#### [What this task involves]
Repeat nothing but the lines below running from the one containing "left front paw: (674, 632)" to the one containing "left back paw: (486, 600)". Keep both end lines.

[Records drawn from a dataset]

---------------

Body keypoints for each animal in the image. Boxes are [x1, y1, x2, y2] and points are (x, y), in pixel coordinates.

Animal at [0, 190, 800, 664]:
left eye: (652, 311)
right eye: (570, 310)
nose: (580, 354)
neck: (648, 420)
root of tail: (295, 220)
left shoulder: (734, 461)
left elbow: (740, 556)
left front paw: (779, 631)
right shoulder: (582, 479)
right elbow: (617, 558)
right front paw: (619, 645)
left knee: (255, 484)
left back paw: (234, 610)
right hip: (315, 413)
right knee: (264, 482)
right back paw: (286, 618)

---------------

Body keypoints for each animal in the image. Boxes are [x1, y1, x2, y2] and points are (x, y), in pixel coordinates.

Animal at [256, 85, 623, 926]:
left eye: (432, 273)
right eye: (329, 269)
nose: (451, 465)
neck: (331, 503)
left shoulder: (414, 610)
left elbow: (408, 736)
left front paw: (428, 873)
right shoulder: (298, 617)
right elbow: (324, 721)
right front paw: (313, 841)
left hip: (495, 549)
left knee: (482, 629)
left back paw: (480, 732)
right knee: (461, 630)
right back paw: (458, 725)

---------------

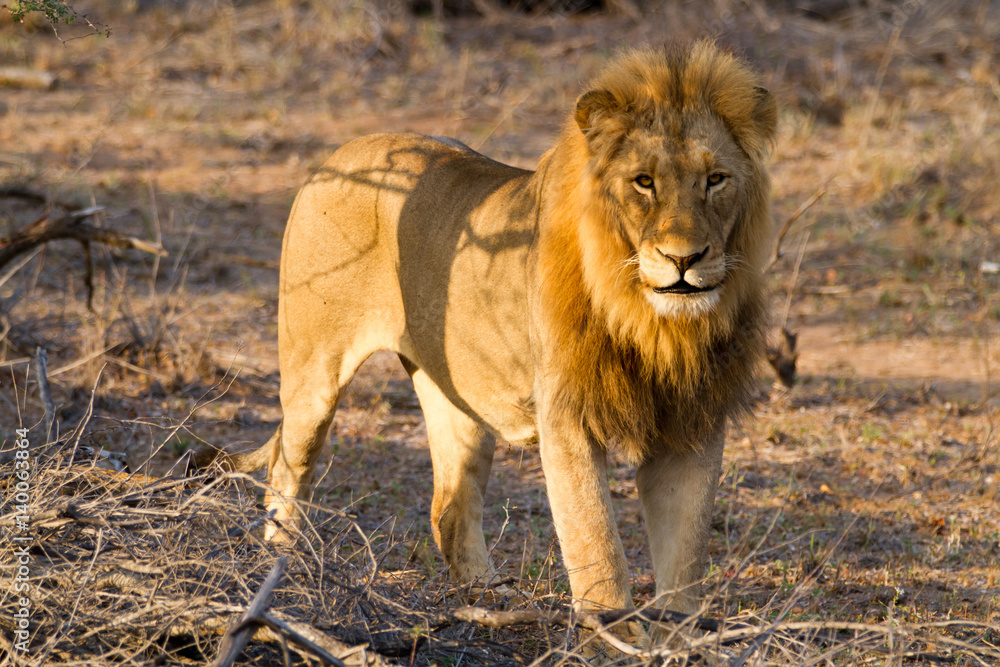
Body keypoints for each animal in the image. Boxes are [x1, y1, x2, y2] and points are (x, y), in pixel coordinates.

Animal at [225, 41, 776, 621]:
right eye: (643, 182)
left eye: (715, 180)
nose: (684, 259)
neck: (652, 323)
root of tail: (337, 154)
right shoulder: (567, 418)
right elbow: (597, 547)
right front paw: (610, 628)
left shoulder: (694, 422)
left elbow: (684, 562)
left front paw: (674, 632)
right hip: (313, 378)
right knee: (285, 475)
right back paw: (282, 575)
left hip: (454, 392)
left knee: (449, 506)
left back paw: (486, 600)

---------------

#### [Task answer]
left front paw: (674, 632)
right hip: (313, 378)
right knee: (285, 475)
right back paw: (282, 575)
left hip: (454, 392)
left knee: (449, 506)
left back paw: (486, 600)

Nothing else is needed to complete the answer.